**Available data**
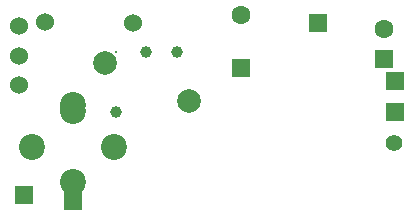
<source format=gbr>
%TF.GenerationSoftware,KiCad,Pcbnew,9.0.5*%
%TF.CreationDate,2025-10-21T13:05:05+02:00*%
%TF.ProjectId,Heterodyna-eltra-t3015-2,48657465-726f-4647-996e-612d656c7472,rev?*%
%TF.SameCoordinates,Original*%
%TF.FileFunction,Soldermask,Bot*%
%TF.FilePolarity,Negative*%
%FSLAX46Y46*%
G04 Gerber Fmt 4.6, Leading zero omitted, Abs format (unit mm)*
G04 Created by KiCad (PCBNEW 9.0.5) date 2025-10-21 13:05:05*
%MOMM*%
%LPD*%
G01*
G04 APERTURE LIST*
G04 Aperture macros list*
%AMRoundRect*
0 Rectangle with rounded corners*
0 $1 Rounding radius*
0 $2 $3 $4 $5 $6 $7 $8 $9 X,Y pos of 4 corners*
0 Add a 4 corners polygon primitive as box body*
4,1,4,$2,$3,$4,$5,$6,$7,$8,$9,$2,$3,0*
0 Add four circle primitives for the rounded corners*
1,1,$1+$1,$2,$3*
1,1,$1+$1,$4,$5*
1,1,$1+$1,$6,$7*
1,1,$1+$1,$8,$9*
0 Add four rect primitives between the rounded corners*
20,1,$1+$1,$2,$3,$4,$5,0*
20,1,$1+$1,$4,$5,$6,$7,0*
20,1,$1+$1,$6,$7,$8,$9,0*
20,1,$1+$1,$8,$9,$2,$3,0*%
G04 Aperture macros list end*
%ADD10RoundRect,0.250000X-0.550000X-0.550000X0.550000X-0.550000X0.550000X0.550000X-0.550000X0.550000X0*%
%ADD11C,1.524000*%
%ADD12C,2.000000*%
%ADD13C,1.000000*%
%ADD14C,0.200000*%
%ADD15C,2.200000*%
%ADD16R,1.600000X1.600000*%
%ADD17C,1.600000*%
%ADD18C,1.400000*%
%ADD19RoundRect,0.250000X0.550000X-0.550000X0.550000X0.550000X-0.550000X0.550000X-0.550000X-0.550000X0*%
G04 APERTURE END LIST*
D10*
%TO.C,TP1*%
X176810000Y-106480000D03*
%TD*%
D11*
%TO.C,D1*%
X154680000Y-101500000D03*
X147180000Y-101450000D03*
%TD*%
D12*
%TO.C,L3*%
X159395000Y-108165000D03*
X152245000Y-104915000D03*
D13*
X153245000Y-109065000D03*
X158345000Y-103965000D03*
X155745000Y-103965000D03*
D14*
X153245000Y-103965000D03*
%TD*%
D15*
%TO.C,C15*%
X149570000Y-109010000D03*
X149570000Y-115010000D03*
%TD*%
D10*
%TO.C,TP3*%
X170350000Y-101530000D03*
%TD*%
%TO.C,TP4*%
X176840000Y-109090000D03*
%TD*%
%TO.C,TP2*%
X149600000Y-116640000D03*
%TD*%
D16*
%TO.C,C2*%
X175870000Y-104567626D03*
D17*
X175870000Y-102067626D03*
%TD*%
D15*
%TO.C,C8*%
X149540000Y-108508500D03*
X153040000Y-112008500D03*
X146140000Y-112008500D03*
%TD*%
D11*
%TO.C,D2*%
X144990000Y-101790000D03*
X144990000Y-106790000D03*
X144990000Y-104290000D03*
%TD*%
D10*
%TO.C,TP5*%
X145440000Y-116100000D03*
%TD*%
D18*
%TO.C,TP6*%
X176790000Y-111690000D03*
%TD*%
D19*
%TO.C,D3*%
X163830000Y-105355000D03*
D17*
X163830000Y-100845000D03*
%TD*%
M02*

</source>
--
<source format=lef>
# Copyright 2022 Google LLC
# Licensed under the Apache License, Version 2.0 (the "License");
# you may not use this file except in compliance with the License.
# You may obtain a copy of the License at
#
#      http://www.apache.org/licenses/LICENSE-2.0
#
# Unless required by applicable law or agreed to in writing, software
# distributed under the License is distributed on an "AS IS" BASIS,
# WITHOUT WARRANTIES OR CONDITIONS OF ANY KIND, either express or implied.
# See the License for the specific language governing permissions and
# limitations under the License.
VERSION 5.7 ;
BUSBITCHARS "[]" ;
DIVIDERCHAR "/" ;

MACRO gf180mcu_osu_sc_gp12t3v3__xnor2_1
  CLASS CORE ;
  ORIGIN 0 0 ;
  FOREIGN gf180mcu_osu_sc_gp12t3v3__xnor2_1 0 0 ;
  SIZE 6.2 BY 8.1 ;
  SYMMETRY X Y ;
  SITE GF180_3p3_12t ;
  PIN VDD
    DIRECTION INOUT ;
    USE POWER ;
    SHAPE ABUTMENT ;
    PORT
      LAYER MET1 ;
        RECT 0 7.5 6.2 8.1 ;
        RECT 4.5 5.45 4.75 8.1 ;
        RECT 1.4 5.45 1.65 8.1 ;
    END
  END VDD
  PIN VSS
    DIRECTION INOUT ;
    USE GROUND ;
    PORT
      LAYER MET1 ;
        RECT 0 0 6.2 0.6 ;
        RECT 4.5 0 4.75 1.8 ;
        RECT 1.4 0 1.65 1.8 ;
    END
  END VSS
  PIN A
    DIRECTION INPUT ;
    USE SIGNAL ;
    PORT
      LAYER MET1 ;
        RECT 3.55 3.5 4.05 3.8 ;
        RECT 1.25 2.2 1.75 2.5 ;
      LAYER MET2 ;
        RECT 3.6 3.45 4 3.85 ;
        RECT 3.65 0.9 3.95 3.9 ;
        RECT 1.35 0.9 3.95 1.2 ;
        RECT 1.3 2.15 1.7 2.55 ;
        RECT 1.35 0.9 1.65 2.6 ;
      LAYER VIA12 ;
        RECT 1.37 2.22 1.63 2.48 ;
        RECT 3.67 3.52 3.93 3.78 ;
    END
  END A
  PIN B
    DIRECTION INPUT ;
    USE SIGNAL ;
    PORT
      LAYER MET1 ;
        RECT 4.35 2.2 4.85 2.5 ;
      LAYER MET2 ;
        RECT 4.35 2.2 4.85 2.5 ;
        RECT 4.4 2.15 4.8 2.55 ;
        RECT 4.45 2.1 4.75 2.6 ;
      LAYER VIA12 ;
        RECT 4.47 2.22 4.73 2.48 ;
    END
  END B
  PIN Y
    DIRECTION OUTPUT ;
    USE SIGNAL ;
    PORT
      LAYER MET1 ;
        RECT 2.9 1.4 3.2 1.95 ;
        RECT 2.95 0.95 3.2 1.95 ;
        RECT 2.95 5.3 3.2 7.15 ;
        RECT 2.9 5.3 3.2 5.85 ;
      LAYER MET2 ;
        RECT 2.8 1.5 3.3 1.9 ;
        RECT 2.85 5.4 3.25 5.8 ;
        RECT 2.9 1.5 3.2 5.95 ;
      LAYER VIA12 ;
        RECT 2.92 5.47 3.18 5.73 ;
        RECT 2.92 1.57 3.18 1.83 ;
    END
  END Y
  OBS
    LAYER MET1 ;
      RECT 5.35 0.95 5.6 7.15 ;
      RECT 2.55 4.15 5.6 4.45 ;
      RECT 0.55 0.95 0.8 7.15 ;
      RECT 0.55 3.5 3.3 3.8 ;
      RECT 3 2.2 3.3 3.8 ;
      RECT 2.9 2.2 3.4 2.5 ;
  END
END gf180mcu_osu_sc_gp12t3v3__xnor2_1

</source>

**About this exercise**
Set down again, word for word, the stretch of records from the line with "<source format=gbr>" to the line with "0 Add four rect", both of those lines included.

**Response below**
<source format=gbr>
%TF.GenerationSoftware,KiCad,Pcbnew,9.0.5*%
%TF.CreationDate,2025-10-21T13:05:05+02:00*%
%TF.ProjectId,Heterodyna-eltra-t3015-2,48657465-726f-4647-996e-612d656c7472,rev?*%
%TF.SameCoordinates,Original*%
%TF.FileFunction,Soldermask,Bot*%
%TF.FilePolarity,Negative*%
%FSLAX46Y46*%
G04 Gerber Fmt 4.6, Leading zero omitted, Abs format (unit mm)*
G04 Created by KiCad (PCBNEW 9.0.5) date 2025-10-21 13:05:05*
%MOMM*%
%LPD*%
G01*
G04 APERTURE LIST*
G04 Aperture macros list*
%AMRoundRect*
0 Rectangle with rounded corners*
0 $1 Rounding radius*
0 $2 $3 $4 $5 $6 $7 $8 $9 X,Y pos of 4 corners*
0 Add a 4 corners polygon primitive as box body*
4,1,4,$2,$3,$4,$5,$6,$7,$8,$9,$2,$3,0*
0 Add four circle primitives for the rounded corners*
1,1,$1+$1,$2,$3*
1,1,$1+$1,$4,$5*
1,1,$1+$1,$6,$7*
1,1,$1+$1,$8,$9*
0 Add four rect primitives between the rounded corners*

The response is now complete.